Shopping in Brazil

can either be a nightmare or a a customer’s delight. Depending on what you are looking for…

If you are up for some ‘browsing’, i.e. strolling through the shops just to look around, shopping – if you want to call it that way – can be rather tedious a less than enjoyable experience. If you actually need something & would like to try a bunch of different products, you have come however to the right place.

What the difference makes: the shop assistants in their sheer number. Let me explain.

Where any given shoe shop in Europe would have 2 employees – one in the shop, one at the cash register, the Brazilian pendant will have up to 10 employees. 7 of these will be getting any shoe the customer would want to try from the inventory, 2 will be at the cash register and the last one the supervisor. Of course, all these people need to be kept busy which greatly alters the whole shopping experience.

Back in Europe, you’d pick a shoe you like & search among the boxes to see if you’re lucky enough to find your size, try it & put it back, and repeat this process until you find something fitting your feet, taste & budget. In the case that this endeavor is not accomplished successfully, you give a polite nod to the chap behind the register, leave the shop and are done.

In Brazil, you’ll only get to look at the shoes which are exposed safely behind glass & point at anything you can fancy trying. The shop assistant, after briefly inquiring after your shoe size, will fetch all of them & bring them to the chair on which you’ve settled in the meantime.

If after some back & forth (of the shop assistant, of course), you’ve actually founds something you like & want to purchase; the first thing you get is a piece of paper. With that you pay at the register – a separate process that may take as much time as the preceding selection one – and only then obtain the box with your product of choice from the assistant that has been taken care of you.

More often than not, the assistant will give you her/his card and it’s only decent to come back to the same person if the service was good. Many of the assistants are paid partly by the turnover they make. This process happens in similar forms in most household appliance shops, cutlery, household linen, and even some for clothes.
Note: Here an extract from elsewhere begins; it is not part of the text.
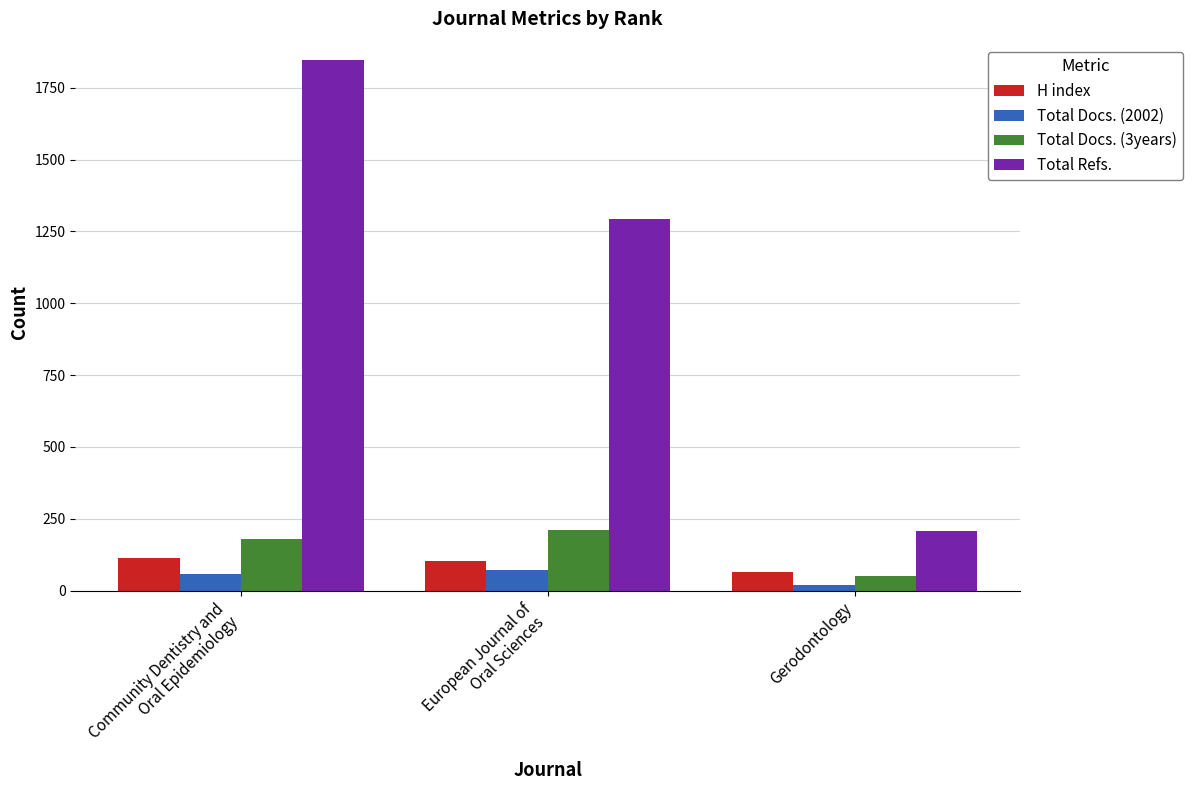

What is the total value across all series at European Journal of
Oral Sciences?

1679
So far the short description of completing a transaction successfully. If – IF – however, you have not found anything particularly appealing or fitting, you face the slightly awkward feeling of having wasted someones time.  At least, that happens frequently to me in those moments. Also, simply ‘browsing’ becomes a tad tiresome to me as I’m constantly offered help while I’d much rather be left alone.

Obviously, I’m complaining on a very high level here. But I also wonder if it is just me that feels a bit uncomfortable. Or could it be that, in Europe, we are not used to a somewhat pampering customer service any longer and that I should enjoy it while I’m here?